Contrary to popular belief, which paints Crown Heights as a Lubavitch and generally Meshichist community exclusively, it is in fact extremely varied, containing all different sorts of people. While of course, all of them are Lubavitch, they each have their own way of practicing and serving God. They are alternatively curious, puzzling or downright inspiring. In fact, Crown Heights has its own fascinating cultures and subcultures, various groups into which people fall or can be categorized. Here is a listing to introduce the uninformed to this intriguing community.
Gezhe: Gezhe, which means you have Lubavitch yichus, invokes respect when mentioned. If you are gezhe, your great-great-great grandfather was in Russia and was Lubavitch during that time. You likely know Yiddish, may have inherited money, dress very conservatively (which means it's possible your daughters don't wear jean skirts), and raise your children to want to go on shlichus and to revere the Rebbeim. You will generally know the birthdays, yahrtzeits and histories of all the Rabbeim.
Wannabe-Gezhe: This is a subculture of Gezhe and applies to people who take on the practices, mannerisms and trappings of the Gezhe community without actually being Gezhe.

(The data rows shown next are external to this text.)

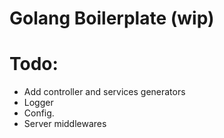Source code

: # Golang Boilerplate (wip)

# Todo:
- Add controller and services generators
- Logger
- Config.
- Server middlewares

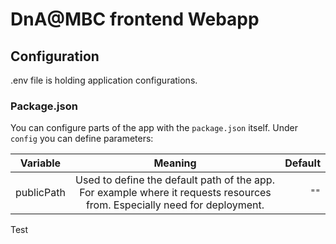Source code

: # DnA@MBC frontend Webapp

## Configuration

.env file is holding application configurations.

### Package.json

You can configure parts of the app with the `package.json` itself.
Under `config` you can define parameters:

| Variable        | Meaning           | Default
| ------------- |:-------------:| ----:|
| publicPath      | Used to define the default path of the app. For example where it requests resources from. Especially need for deployment. | `""`|
Test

Chabad-House Style: This categorization refers to people with whom the Gezhe lifestyle does not necessarily resonate, but who love the Lubavitch movement. If you are Chabad-House style, you are likely to invite lots of guests who are not necessarily frum to come over for Shabbat, are open-minded, discuss anything from politics to art to current events at your Shabbat table and are generally a professional of some sort. At the same time, you are very dedicated to Lubavitch and its principles such as loving every Jew and respecting the Rebbe and Chassidus. Basically, you run your home like a Chabad-House the way it would be run in any place outside of Crown Heights.
Baal Teshuva Scene: If you are a member of the Baal Teshuva scene and are a woman, you went to Machon Chana or alternatively, Machon Alta (if you are is Israeli), and if you're a man you went to Hadar HaTorah or Morristown. You're very careful about halakha and respect the Ghezhe lifestyle very much. You still have an open mind and an open home and love to talk about your old days as a hippie.
Sephardi Scene (French/ Israeli): People who are Sephardi or come from abroad who seem to stay close to others they know from their original countries.
Singles Scene: If you are part of the singles scene, you are an adolescent boy or girl, alternatively in your early twenties, and hang out with people of the opposite sex. Generally the people who are part of this scene are more modern. The shul Aliyah is often associated with members of this community.
Singles Communities (Male/ Female): There are separate singles communities, one of unmarried girls and the other of unmarried guys. The unmarried girls usually go to Nightlife, which is programming for single girls. Many of these girls are usually seminary graduates who now work at a Chabad House or in the Diamond District or go to school at Touro or Stern. The guys are generally in yeshiva or working.
Sydney Boys: A sub-culture of the Male Singles Community, these are the guys who went to yeshiva in Sydney, Australia and form a tight-knit group. They are generally very frum Lubavitchers who wouldn't necessarily mind going to a bar to get a drink and maybe watch sports. They'll also read newspapers and possibly talk about politics. Their wardrobe extends beyond black and white.
Sheitel Hookers: Sheitel Hookers are associated with Beis Shmuel, although the shul definitely encompasses more than than prototype and is run by a very sincere man who wanted to create a Chabad-House for people on the fringers of Orthodoxy. The men generally shave or trim their beards and are more money-oriented and possibly ambitious, while the women wear supposedly sexually attractive sheitels, and tight, designer clothing. They may go to the park in 6-inch heels. They also vacation together in Florida.
Young Married Couples: These are young married couples who are regular people, probably have a job, and would like to move out of Crown Heights after a couple of years. It's like the Washington Heights community, but for Lubavitchers.